You neglected the option for NEVER! I feel very sorry for my teacher who I have to pay to listen to me. Even my cats leave the room when I practice.
Posted on April 10, 2015 at 10:35 PM
I play viola and violin. I'm 87 years old, a retired pharmacist and have owned a pawnshop for over 15 years. I've been violist in the Joshua Tree Symphony Orchestra for the past 6 years, have been taking violin and viola lessons every now and then to keep up my skills. Every week in the public areas of my pawnshop, I play piano, clarinet and viola trios. In addition I play cello/viola duets with a local artist. Occasionally we have string trios or quartets. Stanley Zarakov, Yucca Valley.
I checked "More than 50 times a year" since, as you said, "even busking is a form of performing in public."
My kind of busking isn't something I get paid for, but payment isn't the objective. Here it's warm enough 7-8 months each year to play in the garage, and that's where I go in the evening once hard-core practice indoors is done. Audiences vary. Some passers-by stop to listen, and there's the occasional visitor who wants to try out my instrument.
To all this, I wish I could add "about once a week" for scheduled, posted performances of small chamber works, but time constraints keep me from this right now.
I don't particularly enjoy performing in public (yet) but I know that it's good for me to do it. Let me rephrase that - it's great for me to do it. Nothing else makes me work as hard on pieces; nothing else makes me think so much about musicality vs "just getting the notes"; nothing else forces me to deal with adversity (shaky bows, bad notes, etc). I know that playing in public (and all the prep that it requires) will make me a better musician. Unfortunately, for adult students, there really aren't a lot of opportunities available.
I perform on average once a week, mainly due to my attendances at the local-weekly 'open mic' sessions. But I also play in a band and do some freelancing. Even after my short hiatus from gigs some years ago I found myself very nervous performing on the stage. Stuff goes through my head and I get the shakes. But I know this is the 'ego' and there was only one remedy for that, so I put myself in the 'deep end'. Over the past few years I have become known as the fiddler who plays along with any song. People now ask me to play with them even without a rehearsal of the songs. And some musos even trust me to perform with them at gigs without the rehearsal. It may only be a short spot for only 50 bucks, but the money is not the point. It's all about practising my craft...'for an audience'.

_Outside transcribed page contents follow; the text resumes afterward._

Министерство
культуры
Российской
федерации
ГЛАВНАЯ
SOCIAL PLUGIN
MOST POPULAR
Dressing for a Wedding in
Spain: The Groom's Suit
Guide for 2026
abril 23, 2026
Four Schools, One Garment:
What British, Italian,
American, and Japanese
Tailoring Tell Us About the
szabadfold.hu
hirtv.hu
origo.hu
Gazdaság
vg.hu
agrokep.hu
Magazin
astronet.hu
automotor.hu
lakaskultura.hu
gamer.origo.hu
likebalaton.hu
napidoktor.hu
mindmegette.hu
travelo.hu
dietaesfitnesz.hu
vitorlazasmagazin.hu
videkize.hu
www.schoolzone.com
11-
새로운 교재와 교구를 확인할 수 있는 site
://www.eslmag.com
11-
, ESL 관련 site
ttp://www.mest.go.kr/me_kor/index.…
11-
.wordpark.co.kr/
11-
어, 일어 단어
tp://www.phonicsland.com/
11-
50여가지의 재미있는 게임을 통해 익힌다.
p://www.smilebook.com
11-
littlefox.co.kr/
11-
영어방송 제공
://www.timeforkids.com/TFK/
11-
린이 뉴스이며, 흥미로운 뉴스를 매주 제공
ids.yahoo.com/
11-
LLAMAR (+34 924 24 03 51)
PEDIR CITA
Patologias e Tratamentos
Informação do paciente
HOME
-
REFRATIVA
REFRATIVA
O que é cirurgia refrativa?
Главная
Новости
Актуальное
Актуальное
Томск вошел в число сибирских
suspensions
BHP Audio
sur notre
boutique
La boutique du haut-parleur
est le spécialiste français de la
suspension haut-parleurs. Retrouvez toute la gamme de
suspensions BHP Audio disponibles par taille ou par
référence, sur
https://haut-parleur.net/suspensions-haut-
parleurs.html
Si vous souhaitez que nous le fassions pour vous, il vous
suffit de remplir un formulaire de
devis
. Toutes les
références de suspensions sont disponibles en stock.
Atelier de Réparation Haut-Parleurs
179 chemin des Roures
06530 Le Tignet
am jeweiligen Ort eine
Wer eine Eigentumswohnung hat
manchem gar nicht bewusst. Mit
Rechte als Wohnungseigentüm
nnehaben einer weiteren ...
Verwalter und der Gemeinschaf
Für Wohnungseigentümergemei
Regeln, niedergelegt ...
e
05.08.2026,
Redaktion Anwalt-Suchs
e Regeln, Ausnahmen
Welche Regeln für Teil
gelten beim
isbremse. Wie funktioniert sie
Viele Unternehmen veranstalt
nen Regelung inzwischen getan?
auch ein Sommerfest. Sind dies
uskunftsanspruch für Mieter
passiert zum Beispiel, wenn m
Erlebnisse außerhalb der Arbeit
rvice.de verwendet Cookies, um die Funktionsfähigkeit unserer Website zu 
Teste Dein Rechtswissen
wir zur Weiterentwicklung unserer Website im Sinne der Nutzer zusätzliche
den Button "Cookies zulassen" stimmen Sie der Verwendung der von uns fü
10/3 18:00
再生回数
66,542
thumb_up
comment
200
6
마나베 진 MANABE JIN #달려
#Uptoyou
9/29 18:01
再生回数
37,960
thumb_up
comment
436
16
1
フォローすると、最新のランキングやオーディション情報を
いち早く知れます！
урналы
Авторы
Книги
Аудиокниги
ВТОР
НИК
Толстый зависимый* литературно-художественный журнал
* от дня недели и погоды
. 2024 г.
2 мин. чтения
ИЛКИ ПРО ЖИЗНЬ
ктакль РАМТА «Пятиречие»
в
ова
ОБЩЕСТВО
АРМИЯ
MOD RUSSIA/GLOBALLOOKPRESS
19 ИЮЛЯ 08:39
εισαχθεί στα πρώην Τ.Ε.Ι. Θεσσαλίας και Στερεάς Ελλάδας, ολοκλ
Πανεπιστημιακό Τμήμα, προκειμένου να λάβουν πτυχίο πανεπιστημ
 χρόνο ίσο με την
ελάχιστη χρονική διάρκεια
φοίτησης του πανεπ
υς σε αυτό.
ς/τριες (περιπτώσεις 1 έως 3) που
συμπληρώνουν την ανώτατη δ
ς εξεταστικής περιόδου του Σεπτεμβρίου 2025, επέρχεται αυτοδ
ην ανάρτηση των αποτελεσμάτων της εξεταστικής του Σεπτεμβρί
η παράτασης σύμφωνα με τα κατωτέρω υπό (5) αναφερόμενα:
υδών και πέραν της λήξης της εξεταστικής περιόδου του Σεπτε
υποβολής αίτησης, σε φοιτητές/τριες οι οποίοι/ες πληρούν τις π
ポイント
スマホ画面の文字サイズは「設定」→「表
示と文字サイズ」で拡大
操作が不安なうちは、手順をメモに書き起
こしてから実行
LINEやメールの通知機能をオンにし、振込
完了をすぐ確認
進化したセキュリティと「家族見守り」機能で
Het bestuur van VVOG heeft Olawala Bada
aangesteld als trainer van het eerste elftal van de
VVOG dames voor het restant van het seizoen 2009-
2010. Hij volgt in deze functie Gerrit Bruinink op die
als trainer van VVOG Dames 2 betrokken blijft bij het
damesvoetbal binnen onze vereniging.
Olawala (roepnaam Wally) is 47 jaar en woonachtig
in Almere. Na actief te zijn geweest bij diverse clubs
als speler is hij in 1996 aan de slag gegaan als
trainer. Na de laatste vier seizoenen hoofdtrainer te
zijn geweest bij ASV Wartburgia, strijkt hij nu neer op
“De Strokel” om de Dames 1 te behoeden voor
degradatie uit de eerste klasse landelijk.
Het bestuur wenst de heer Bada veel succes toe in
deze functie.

The motivation for that has come about because of my desire to perform my solo repertoire of light classical pieces and some gypsy pieces I have transcribed. I play them when busking, but there is a great 'little wood lined room' where they hold an open mic session.....this moment will come soon....no rush, it will be magic.
From Paul Deck
Posted on April 12, 2015 at 12:51 AM
Assuming you mean on violin, but much more on piano, ca. 2-3x per month. Performing in public on violin is hard, but I do the adult recital 2x per year and then one or two other things.